Up or Down? Adaptive Rounding for Post-Training Quantization
This addresses the challenge of efficient neural network deployment for practitioners by providing a fast, data-adaptive quantization method that significantly improves accuracy over standard rounding, though it is incremental as it builds on existing post-training quantization frameworks.
The paper tackles the problem of weight rounding in post-training quantization of neural networks by proposing AdaRound, an adaptive rounding mechanism that uses data and task loss to improve accuracy without fine-tuning, achieving less than 1% accuracy loss when quantizing ResNet18 and ResNet50 to 4 bits.
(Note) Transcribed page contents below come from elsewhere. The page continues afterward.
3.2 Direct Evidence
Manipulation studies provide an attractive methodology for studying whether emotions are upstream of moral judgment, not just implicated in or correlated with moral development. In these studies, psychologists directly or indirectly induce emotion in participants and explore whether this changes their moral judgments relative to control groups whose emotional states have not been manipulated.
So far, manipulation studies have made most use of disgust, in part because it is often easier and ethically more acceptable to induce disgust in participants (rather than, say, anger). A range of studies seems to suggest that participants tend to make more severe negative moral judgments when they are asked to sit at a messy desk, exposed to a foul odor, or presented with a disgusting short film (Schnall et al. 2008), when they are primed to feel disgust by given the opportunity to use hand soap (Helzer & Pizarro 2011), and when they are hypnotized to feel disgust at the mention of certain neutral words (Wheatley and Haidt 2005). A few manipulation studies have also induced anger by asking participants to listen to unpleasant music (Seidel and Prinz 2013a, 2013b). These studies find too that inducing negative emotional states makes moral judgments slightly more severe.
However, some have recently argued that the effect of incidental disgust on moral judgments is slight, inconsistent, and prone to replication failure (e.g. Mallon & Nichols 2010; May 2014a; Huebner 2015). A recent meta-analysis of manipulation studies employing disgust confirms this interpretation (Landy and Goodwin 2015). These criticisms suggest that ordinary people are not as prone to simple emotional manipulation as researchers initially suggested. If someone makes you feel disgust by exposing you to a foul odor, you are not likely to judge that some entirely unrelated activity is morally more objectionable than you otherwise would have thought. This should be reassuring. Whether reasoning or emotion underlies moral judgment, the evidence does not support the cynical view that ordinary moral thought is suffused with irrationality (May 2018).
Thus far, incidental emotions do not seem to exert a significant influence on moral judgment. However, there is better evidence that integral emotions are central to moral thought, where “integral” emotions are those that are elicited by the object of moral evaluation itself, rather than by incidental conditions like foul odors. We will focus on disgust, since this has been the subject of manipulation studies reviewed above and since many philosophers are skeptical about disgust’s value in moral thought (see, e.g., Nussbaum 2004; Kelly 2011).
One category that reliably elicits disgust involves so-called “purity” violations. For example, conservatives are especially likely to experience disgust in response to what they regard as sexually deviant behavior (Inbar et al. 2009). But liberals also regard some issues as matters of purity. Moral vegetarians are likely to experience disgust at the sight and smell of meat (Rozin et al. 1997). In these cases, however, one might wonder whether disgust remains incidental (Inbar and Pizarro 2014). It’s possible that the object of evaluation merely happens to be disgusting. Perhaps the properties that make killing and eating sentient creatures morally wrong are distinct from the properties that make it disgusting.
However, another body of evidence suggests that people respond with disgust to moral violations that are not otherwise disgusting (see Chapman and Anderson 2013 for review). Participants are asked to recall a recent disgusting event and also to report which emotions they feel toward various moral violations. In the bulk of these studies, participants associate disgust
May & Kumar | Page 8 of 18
When quantizing neural networks, assigning each floating-point weight to its nearest fixed-point value is the predominant approach. We find that, perhaps surprisingly, this is not the best we can do. In this paper, we propose AdaRound, a better weight-rounding mechanism for post-training quantization that adapts to the data and the task loss. AdaRound is fast, does not require fine-tuning of the network, and only uses a small amount of unlabelled data. We start by theoretically analyzing the rounding problem for a pre-trained neural network. By approximating the task loss with a Taylor series expansion, the rounding task is posed as a quadratic unconstrained binary optimization problem. We simplify this to a layer-wise local loss and propose to optimize this loss with a soft relaxation. AdaRound not only outperforms rounding-to-nearest by a significant margin but also establishes a new state-of-the-art for post-training quantization on several networks and tasks. Without fine-tuning, we can quantize the weights of Resnet18 and Resnet50 to 4 bits while staying within an accuracy loss of 1%.